Converted from an OASIS Open Document
The Digital Knowledge Store was developed from March 2012 to April 2015 at the Berlin-Brandenburg Academy of Sciences and Humanities (BBAW) and funded by the Deutsche Forschungsgemeinschaft (DFG). In this first project phase a search infrastructure enables centralised access to all digital resources of the BBAW was created. The DFG granted funds for a second period in which the Digital Knowledge Store will be expanded with a focus on deployment options and integration for partner research institutions.
The BBAW hosts over 170 research projects with over 1.2 million digital resources. For the first time these resources and their metadata were completely integrated into a central full text index and made accessible through an innovative user interface. The resources hosted at the BBAW vary widely in terms of content, formats and languages. The main part of the resources are provided as digital editions and translations in formats like XML, HTML and PDF but also as electronic catalogues, documentations, databases, digital full text collections and dictionaries. The Digital Knowledge Store can be queried in different languages via the morphologically analyzed index. We utilize a number of language technologies (Bing, DONATUS) to enable this multilingual search. The search also covers automatically and manually created metadata which enhance the resources, connect them semantically and provide additional information to the user. The metadata of all resources are provided as well via a machine readable web service (OAI-PMH) and in that way become part of the Linked Open Data Cloud.
The biggest challenge in building an interdisciplinary research data infrastructure like the Digital Knowledge Store was the heterogeneity of the digital resources created at the BBAW in the last 20 years. Hosted on different servers in different databases they vary widely in regard to content and access possibilities. It was the main task to access these data generically and bundle them in the central Apache Lucene index and in a metadata scheme adapted to the needs of the academy (based on OAI-ORE). Specific import modules were implemented for the various projects and resource collections which integrate the varying data structures of the research projects. Semantically connected suggestions are provided by integrating Semantic Web Technologies (e.g. DBpedia) and Text Mining components which extend the query term and invite the user to discover and explore the academy's projects.

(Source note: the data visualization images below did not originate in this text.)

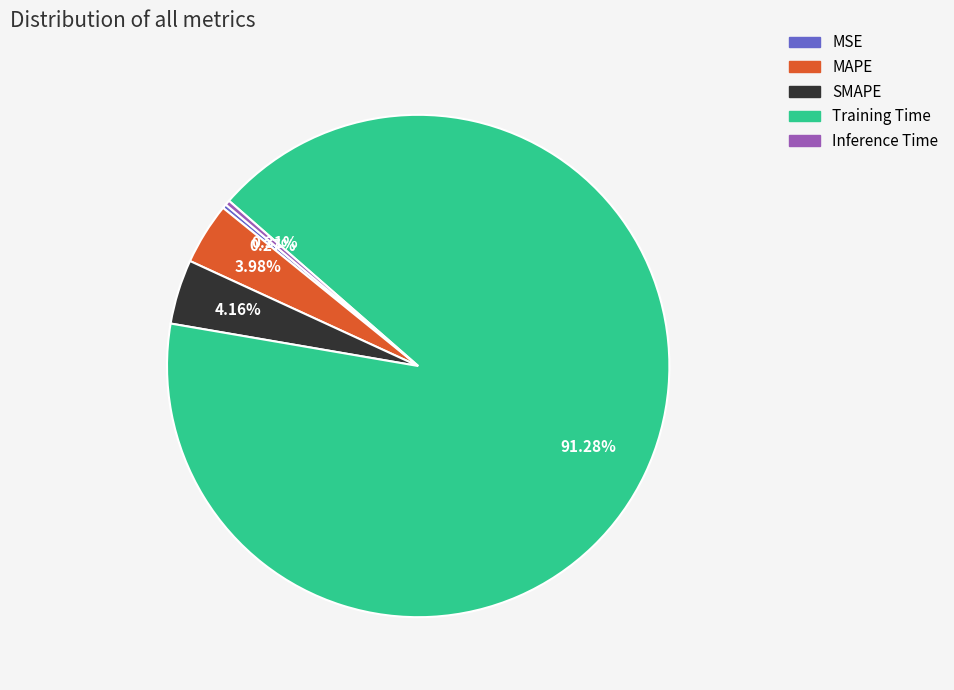

Which slice is the largest?

Training Time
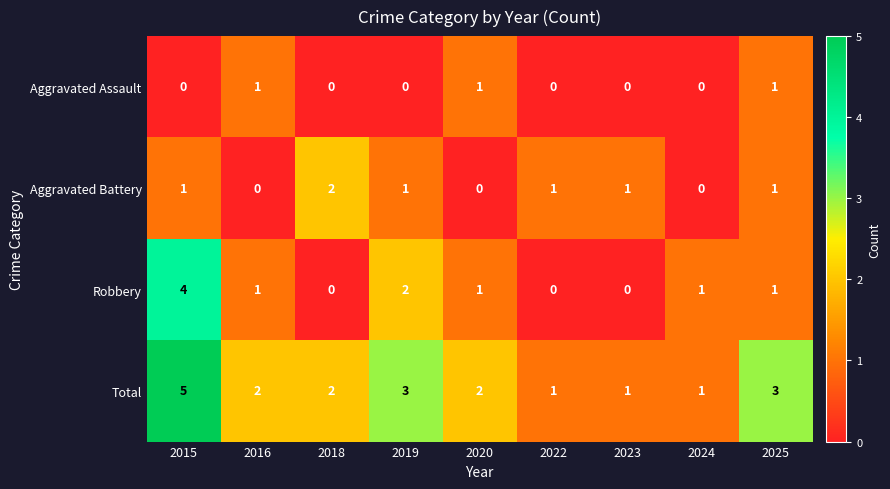

How many Total values are between 1 and 3?

8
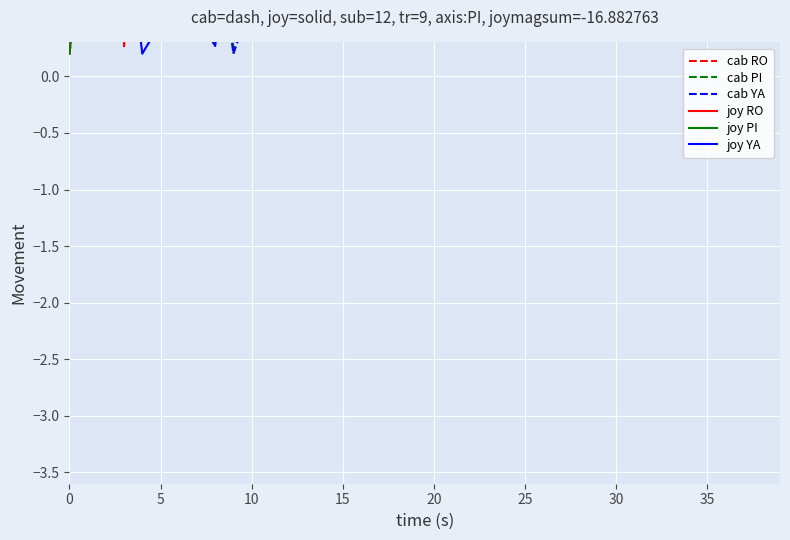

True or false: joy PI has more than 1 points higher than both neighbors.

True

The second project phase of the Digital Knowledge Store running until 2017 will expand its possibilities especially in terms of sustainability and availability. There is a heavy demand by academic institutions for sustainable longterm research infrastructures which can meet the specific requirements of research data in the humanities, e.g. the integration of heterogeneous resources and content handling. One important goal in the next stage is to broaden the target user group. The software components of the Digital Knowledge Store will be provided as an installation package. This will enable Partner institutions to run their own Knowledge Store adapted to their own digital resources. In order to coordinate further development and collaboration with future users an open workshop will be held in April 2016 in Berlin.
Another topic in the next project period will be the development of guidelines for the minimum structural and technical requirements that resources and metadata have to meet to be integrated easily into the index. The guidelines will include objectives for the (technical) quality of the resources and their metadata. These best-practice-recommendations can become a general recommendation in the digital humanities for building and maintaining resource collections and a reference on how to deal with the quality of resources and metadata beyond their specific use case. Our partner institutions will successively optimize and adjust them to their specific needs. Additionally workflows for the manual and automatic supply of metadata will be created and specified. Further development goals are the automatic evaluation and integration of user feedback into the query process as well as visualization components.